Figure 9 shows the extent to which users on Weibo have moved from wait-and-see to action attitudes on this topic. The peak of behavior difference fluctuates with the evolution of public opinion, including original posts, repost, and repost-and-comment behavior. In the investigated dataset, the volume of public opinion peaked in late March, when a participation value of 3264 was generated on Weibo in one day, mainly comprising repost-and-comment behavior, indicating a high participation rate among users on Weibo and the low sensitivity of the topic. After a period of evolution of public opinion, repost-and-comment behavior decreased to a value of 3057 a day before dissipating. Repost-and-comment behavior is the main choice of users on Weibo according to the investigated dataset.

Figure 10 shows a keyword cloud (translated from Chinese words) of public opinion data; “Zhejiang University”, “examinations”, “postpone”, “dissertation”, “check”, “knowledge network”, “university ranking”, “dissertation writing” and “core journals” are keywords with high relevance, reflecting the focus of public attention.

The proposed data-driven approach can effectively classify the sentimental tendencies hidden in social networks.
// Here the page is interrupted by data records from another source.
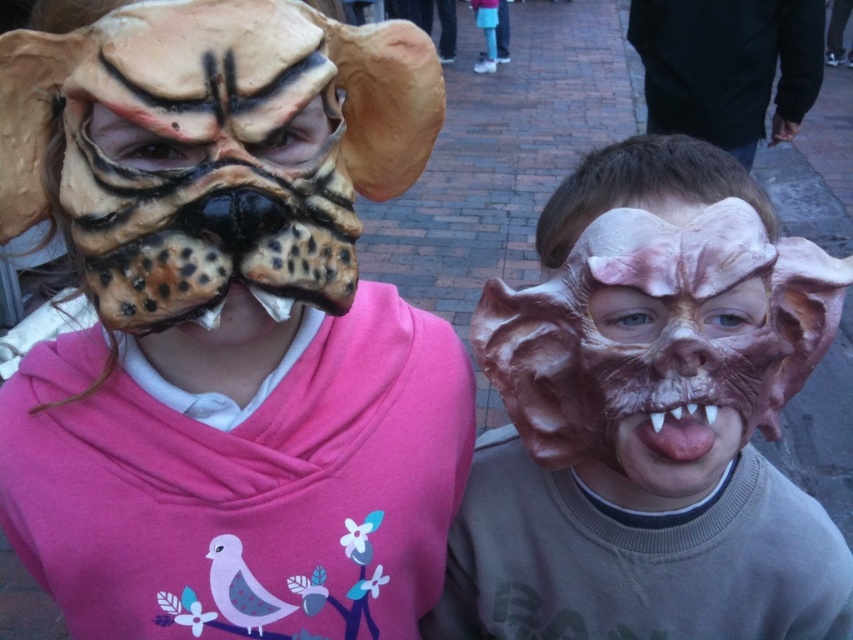
You are standing in front of an art exhibition and see the sculpted rubber mask at center. If you want to touch it, will you be able to reach it without moving closer than 3 feet?

The sculpted rubber mask at center is 3.76 feet away from the viewer. Since 3.76 feet is more than 3 feet, you would need to move closer to reach it.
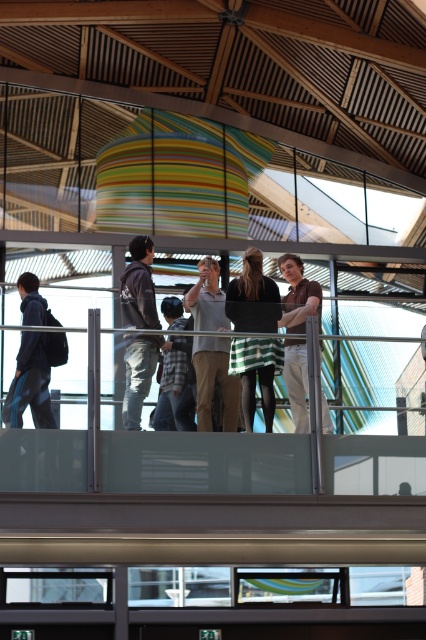
The width and height of the screenshot is (426, 640). What do you see at coordinates (253, 298) in the screenshot?
I see `green striped dress at center` at bounding box center [253, 298].

Does green striped dress at center appear under matte black backpack at left?

Actually, green striped dress at center is above matte black backpack at left.

You are a GUI agent. You are given a task and a screenshot of the screen. Output one action in this format:
    pyautogui.click(x=<x>, y=<y>)
    Task: Click on the green striped dress at center
    
    Given the screenshot: What is the action you would take?
    pyautogui.click(x=253, y=298)

Does light gray cotton shirt at center come behind brown cotton shirt at center?

No.

Based on the photo, can you confirm if light gray cotton shirt at center is smaller than brown cotton shirt at center?

Actually, light gray cotton shirt at center might be larger than brown cotton shirt at center.

Is point (190, 301) in front of point (307, 308)?

Yes.

You are a GUI agent. You are given a task and a screenshot of the screen. Output one action in this format:
    pyautogui.click(x=<x>, y=<y>)
    Task: Click on the light gray cotton shirt at center
    The height and width of the screenshot is (640, 426).
    Given the screenshot: What is the action you would take?
    pyautogui.click(x=213, y=381)

Is point (253, 412) farther from viewer compared to point (184, 320)?

No, it is not.

Which is in front, point (259, 368) or point (158, 404)?

Point (158, 404) is in front.

Who is more forward, (x=256, y=323) or (x=178, y=403)?

Positioned in front is point (x=178, y=403).

Image resolution: width=426 pixels, height=640 pixels. Identify the location of green striped dress at center. (253, 298).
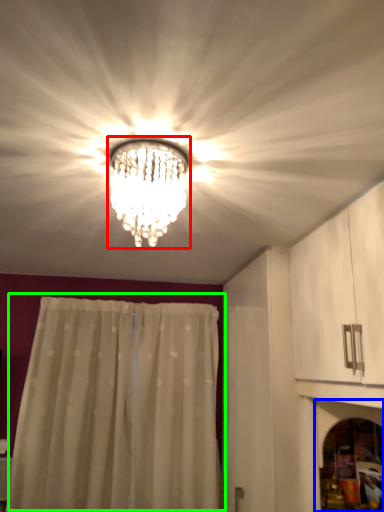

In addition, the theoretical implication of the proposed approach is that a deep-learning-based systematic framework including data collection, data pretreatment, Chinese word segmentation, feature extraction and sentimental classification is built to address the university public opinion analysis problem, which is novel approach to this issue. From the perspective of practice, this model could be applied to analysis other current topics and help university administrators identify actual views of students and to inform decisions with respect to emergency events.

5. Conclusions

In this paper, a deep-learning-based systematic framework is proposed for analysis university online public opinion. This framework specializes in the sentimental analysis of current events related to the university environment. Within the proposed framework abstract features hidden in the Chinese sentences are automatically extracted without handcrafted feature engineering. In this end-to-end framework, crawler technology quickly obtains the latest opinion data from the target app and provides textual input for opinion analysis. The word embedding and Chinese word segmentation models map Chinese text to vector space and form a word vector with statistical meanings. The deep learning model takes the word vector matrix as input and automatically extracts the high-level features of the word vectors through deep networks, establishing a nonlinear correlation between the hidden features and the tendencies of university online public opinion. The experimental results show that the established public opinion analysis model can effectively judge the sentiment tendencies of public opinion and could be used to helping university administrators identify actual views of students and inform decisions with respect to emergency events.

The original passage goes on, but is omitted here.